> _Problem to work on_
Copy out the lines again from the first one up to and including the line with "other parts of the borough about the low".

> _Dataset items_
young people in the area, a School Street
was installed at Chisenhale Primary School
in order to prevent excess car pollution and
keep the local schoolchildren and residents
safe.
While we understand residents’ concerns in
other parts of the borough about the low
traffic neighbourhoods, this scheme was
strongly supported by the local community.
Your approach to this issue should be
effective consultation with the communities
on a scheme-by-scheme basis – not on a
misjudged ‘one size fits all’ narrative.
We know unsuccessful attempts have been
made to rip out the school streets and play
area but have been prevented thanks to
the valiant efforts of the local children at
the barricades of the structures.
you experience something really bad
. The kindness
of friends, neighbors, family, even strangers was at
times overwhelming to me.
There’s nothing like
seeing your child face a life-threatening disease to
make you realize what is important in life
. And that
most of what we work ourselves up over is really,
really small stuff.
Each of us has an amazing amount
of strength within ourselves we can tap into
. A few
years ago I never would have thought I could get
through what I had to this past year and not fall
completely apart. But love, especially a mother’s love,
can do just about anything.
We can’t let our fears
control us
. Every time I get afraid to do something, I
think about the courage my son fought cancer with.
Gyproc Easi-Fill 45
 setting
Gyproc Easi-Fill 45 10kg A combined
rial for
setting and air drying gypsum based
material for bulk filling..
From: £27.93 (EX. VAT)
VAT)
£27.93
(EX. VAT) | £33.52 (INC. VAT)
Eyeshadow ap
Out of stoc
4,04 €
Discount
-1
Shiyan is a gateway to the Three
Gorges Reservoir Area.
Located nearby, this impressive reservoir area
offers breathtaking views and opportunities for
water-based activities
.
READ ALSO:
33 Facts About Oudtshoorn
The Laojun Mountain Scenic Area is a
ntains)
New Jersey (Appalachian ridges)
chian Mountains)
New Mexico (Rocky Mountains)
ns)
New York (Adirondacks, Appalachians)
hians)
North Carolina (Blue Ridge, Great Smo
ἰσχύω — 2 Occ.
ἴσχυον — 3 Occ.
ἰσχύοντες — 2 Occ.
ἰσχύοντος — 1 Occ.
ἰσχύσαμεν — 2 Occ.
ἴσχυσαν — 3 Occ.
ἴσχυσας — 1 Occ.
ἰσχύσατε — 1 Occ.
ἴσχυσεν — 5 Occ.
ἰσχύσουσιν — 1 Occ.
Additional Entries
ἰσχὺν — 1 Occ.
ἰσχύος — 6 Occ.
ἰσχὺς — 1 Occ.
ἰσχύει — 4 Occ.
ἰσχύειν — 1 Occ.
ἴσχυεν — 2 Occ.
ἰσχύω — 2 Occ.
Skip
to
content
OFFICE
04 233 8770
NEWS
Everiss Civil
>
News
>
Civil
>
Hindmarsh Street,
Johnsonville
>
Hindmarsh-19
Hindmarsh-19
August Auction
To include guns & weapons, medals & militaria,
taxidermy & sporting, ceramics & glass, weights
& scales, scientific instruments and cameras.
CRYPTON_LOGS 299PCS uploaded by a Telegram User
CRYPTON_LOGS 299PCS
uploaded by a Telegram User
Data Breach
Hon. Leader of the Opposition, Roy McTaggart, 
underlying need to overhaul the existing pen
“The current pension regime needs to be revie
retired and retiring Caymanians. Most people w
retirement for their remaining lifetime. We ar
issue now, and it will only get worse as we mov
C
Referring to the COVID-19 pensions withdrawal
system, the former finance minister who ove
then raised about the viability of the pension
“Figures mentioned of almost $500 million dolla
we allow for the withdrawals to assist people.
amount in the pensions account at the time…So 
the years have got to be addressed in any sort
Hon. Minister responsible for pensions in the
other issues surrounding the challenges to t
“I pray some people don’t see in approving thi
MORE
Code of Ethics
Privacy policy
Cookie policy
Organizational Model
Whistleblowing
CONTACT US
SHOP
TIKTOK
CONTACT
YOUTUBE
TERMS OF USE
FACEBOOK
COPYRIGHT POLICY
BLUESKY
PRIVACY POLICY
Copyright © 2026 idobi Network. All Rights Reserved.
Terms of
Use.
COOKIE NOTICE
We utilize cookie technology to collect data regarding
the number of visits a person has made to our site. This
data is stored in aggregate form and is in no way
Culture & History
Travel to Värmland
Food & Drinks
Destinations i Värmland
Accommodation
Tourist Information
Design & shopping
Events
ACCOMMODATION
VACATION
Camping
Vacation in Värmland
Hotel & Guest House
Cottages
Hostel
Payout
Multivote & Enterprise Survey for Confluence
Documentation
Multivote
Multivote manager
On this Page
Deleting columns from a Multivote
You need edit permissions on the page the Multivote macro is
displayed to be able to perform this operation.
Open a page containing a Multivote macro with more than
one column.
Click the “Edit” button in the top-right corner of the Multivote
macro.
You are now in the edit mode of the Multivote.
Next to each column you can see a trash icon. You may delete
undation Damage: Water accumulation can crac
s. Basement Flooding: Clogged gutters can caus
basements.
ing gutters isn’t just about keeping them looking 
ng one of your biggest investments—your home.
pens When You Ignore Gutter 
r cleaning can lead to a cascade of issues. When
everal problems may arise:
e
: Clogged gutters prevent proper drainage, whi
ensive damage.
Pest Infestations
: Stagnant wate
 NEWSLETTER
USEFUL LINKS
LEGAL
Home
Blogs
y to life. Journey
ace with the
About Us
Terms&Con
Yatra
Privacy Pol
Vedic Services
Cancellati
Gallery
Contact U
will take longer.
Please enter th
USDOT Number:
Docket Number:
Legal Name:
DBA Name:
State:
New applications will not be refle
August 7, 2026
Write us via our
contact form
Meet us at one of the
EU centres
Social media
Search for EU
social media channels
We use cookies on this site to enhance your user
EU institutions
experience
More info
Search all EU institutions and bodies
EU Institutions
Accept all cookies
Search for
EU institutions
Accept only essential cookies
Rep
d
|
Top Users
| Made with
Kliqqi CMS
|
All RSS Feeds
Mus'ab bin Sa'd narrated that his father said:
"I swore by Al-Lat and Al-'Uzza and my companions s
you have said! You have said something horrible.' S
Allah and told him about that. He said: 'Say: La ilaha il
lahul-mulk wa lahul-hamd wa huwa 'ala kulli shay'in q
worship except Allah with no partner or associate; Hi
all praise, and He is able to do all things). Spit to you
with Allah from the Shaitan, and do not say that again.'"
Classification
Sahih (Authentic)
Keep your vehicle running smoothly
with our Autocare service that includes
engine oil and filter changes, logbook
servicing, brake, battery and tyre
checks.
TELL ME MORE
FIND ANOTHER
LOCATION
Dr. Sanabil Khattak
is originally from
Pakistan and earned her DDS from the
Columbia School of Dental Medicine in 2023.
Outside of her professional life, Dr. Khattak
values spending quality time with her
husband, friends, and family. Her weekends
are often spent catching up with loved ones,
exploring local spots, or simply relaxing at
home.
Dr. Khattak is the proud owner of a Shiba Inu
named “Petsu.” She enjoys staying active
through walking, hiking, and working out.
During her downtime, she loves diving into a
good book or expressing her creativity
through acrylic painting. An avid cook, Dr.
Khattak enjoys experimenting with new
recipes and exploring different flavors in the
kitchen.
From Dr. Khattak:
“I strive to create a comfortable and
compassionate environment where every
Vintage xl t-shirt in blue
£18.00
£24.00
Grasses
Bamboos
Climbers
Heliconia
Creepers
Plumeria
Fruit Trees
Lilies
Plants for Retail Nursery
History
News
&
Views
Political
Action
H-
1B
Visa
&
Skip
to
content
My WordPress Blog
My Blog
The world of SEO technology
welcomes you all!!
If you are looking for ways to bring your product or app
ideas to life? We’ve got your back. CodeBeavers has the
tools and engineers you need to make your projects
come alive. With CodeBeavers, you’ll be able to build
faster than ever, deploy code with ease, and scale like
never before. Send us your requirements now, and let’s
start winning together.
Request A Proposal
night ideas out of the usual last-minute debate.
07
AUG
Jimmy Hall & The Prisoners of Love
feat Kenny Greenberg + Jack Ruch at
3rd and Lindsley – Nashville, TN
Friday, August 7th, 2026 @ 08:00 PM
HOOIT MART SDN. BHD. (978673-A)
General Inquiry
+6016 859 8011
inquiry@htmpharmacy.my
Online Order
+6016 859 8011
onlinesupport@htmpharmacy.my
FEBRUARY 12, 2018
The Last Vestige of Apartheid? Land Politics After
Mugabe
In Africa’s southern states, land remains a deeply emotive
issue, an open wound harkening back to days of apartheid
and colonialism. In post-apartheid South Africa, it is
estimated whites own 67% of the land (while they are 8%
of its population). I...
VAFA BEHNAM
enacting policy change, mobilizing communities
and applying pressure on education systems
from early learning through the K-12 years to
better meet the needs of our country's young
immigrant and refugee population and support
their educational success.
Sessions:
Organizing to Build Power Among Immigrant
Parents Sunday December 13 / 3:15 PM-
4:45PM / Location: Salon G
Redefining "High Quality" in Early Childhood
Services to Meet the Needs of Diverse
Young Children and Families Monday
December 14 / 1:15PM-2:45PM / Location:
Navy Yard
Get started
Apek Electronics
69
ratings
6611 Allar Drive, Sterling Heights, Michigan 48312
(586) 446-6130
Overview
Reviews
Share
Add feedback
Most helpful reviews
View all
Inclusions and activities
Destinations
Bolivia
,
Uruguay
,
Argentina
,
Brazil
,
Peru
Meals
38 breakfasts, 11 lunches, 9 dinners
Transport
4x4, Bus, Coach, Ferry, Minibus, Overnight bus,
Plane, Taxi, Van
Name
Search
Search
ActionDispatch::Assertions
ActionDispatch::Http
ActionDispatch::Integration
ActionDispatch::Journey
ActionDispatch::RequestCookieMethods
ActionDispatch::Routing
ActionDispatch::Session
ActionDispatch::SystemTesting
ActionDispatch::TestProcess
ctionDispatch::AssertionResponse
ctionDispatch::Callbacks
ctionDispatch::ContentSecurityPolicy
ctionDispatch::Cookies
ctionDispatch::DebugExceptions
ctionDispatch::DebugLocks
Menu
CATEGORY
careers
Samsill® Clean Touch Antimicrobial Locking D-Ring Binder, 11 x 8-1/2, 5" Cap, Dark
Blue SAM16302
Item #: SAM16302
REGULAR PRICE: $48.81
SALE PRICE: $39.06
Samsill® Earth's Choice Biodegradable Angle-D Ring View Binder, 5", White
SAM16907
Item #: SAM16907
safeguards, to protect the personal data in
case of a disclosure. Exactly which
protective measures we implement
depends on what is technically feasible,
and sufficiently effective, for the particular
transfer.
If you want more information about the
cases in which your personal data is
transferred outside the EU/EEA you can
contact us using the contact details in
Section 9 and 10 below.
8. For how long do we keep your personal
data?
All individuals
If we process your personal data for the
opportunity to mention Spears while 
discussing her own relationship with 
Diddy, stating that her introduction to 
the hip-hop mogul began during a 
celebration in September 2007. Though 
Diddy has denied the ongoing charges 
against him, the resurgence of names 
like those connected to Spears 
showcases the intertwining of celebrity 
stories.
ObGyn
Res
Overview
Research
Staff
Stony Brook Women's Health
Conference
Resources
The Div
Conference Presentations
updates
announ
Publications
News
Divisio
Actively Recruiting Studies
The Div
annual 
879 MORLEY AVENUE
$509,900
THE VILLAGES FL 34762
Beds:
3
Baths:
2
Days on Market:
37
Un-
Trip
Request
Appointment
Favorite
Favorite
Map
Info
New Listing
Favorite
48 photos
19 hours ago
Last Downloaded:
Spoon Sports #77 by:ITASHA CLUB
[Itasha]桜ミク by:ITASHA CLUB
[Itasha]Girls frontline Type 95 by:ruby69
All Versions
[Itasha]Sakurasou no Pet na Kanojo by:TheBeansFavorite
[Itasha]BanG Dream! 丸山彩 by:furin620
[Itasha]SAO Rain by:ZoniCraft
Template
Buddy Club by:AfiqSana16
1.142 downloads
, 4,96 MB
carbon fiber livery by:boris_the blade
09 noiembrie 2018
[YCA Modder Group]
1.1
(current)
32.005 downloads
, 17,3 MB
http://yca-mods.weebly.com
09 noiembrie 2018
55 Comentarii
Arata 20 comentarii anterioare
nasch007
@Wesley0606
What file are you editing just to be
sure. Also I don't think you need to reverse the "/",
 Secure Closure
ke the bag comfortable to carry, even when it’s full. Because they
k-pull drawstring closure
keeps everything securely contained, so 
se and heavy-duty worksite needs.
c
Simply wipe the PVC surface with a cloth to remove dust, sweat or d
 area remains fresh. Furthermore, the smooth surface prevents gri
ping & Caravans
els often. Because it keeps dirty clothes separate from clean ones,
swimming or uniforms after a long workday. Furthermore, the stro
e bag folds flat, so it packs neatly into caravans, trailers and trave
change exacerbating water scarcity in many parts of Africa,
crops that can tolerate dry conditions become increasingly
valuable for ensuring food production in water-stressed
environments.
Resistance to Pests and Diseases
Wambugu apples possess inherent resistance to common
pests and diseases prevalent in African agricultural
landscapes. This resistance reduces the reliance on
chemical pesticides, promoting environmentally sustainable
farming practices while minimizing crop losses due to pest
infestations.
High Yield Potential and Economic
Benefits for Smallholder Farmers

> _Solution_
young people in the area, a School Street
was installed at Chisenhale Primary School
in order to prevent excess car pollution and
keep the local schoolchildren and residents
safe.
While we understand residents’ concerns in
other parts of the borough about the low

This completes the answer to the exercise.